Cold potato salad — a recipe that earns its place

This isn’t just a side dish. It’s a deliberate delivery of resistant starch and everything that comes with it. It also happens to be good.

Ingredients (serves 2)

  • 500g waxy potatoes (waxy varieties hold their shape better after chilling than floury ones)
  • 2 tbsp olive oil
  • 1 tbsp apple cider vinegar
  • 1 tsp Dijon mustard
  • 1 small red onion, finely sliced
  • 2 tbsp capers or cornichons
  • Handful of flat-leaf parsley, roughly chopped
  • Salt and black pepper

Method

  1. Boil potatoes whole in salted water until just tender — about 20 minutes. Do not overcook.
  2. Drain. Cool to room temperature, then refrigerate for at least 12 hours. This step is non-negotiable.
  3. The next day: slice cold. Do not reheat.
  4. Whisk oil, vinegar, and mustard into a dressing. Season.
  5. Toss with onion, capers, and parsley. Eat cold.

To push the resistant starch higher: add a tin of rinsed white beans or chickpeas. Hard-boiled eggs alongside for protein.

Liina Molenaars-Trofimova

Clinical Nutritionist

Sources

[1] Jia, Weiping et al. Resistant starch intake facilitates weight loss in humans by reshaping the gut microbiota. Nature Metabolism, 2024.

[2] Global Prebiotic Association. Prebiotic Type Spotlight: Resistant Starch. 2025.

[3] NutritionFacts.org. Glycemic index of potatoes: why you should chill and reheat them.

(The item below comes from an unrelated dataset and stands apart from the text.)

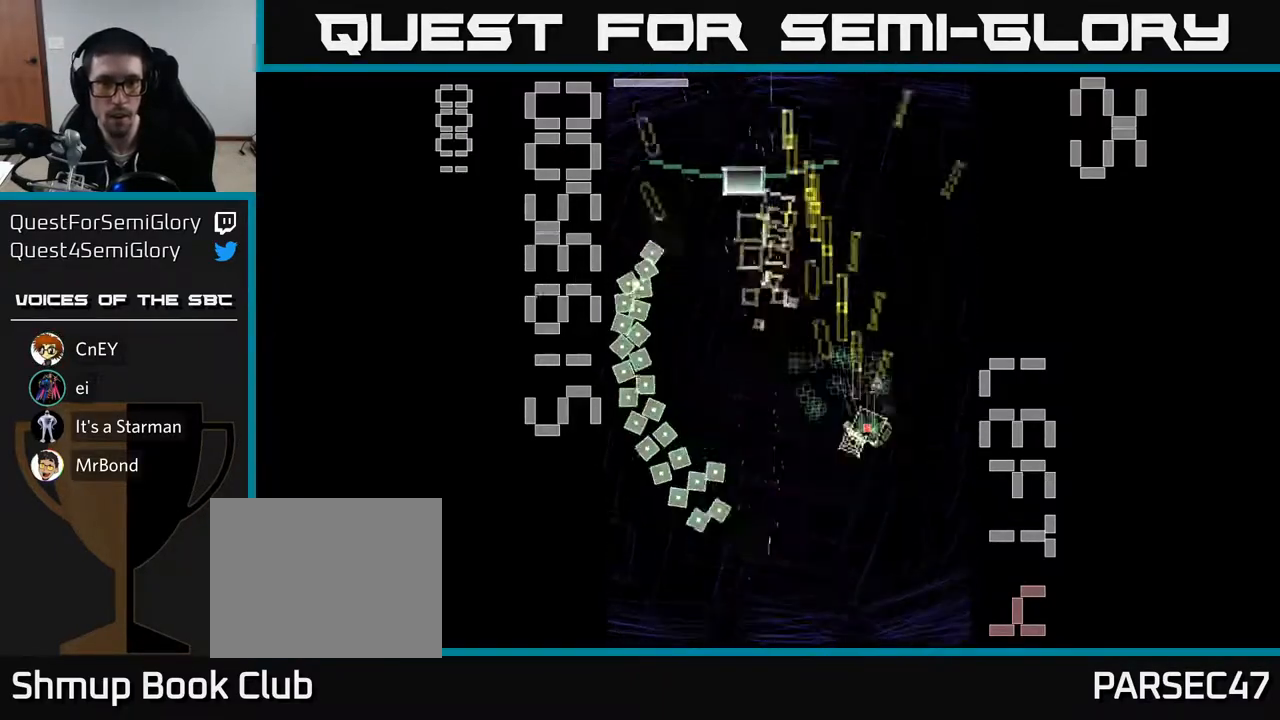
{"buttons": ["X", "R2", "DPAD_UP"], "left_stick": "center", "events": [[67, "DPAD_LEFT", "down"], [117, "DPAD_UP", "up"], [250, "DPAD_DOWN", "down"], [300, "DPAD_LEFT", "up"], [400, "DPAD_RIGHT", "down"], [417, "DPAD_DOWN", "up"], [450, "DPAD_RIGHT", "up"], [483, "DPAD_UP", "down"]]}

[4] Loveday et al. Chilled potatoes decrease postprandial glucose, insulin, and GIP compared to boiled potatoes. Nutrients, 2021.

[5] PMC. Resistant starch production and glucose release from pre-prepared chilled food: the SPUD project. 2021.

[6] FitChef. Cooling potatoes creates 40% more resistant starch.

[7] Frontiers in Nutrition. Resistant starch selectively depletes a putative pathobiont-enriched gut microbial module. 2026.

[8] Mathers et al. Cancer prevention with resistant starch in Lynch syndrome patients — CAPP2 trial. Cancer Prevention Research, 2022.